* Stated exercise:
Starting with the first line of the items below, copy each line without any change, and stop after the line that contains "color correction: highlights b* -0.05".

Stored records
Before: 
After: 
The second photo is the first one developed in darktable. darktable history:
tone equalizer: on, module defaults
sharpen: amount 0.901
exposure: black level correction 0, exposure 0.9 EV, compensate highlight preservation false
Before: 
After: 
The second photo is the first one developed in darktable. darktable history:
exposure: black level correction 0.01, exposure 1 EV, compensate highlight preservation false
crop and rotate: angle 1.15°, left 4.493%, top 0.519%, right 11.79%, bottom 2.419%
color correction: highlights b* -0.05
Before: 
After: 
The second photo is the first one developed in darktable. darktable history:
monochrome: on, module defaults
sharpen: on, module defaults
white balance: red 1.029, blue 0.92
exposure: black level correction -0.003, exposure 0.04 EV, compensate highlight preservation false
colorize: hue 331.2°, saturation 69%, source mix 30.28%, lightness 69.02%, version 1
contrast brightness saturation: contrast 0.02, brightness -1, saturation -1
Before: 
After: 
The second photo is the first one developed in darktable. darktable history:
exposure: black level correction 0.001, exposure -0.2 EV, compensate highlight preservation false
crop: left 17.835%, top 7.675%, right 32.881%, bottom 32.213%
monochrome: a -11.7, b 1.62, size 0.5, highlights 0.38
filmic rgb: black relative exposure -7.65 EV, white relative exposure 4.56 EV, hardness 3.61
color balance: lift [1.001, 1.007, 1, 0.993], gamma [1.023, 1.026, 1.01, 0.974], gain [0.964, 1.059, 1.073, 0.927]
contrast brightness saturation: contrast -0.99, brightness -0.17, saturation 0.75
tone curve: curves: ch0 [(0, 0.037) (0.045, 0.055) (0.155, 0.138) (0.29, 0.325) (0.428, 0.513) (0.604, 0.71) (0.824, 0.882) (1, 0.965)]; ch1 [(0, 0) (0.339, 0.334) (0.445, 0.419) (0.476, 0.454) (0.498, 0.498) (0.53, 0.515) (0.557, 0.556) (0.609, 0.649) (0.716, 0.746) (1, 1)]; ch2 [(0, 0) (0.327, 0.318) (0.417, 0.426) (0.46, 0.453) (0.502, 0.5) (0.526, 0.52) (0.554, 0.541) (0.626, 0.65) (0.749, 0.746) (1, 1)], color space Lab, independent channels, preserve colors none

* Exercise answer:
Before: 
After: 
The second photo is the first one developed in darktable. darktable history:
tone equalizer: on, module defaults
sharpen: amount 0.901
exposure: black level correction 0, exposure 0.9 EV, compensate highlight preservation false
Before: 
After: 
The second photo is the first one developed in darktable. darktable history:
exposure: black level correction 0.01, exposure 1 EV, compensate highlight preservation false
crop and rotate: angle 1.15°, left 4.493%, top 0.519%, right 11.79%, bottom 2.419%
color correction: highlights b* -0.05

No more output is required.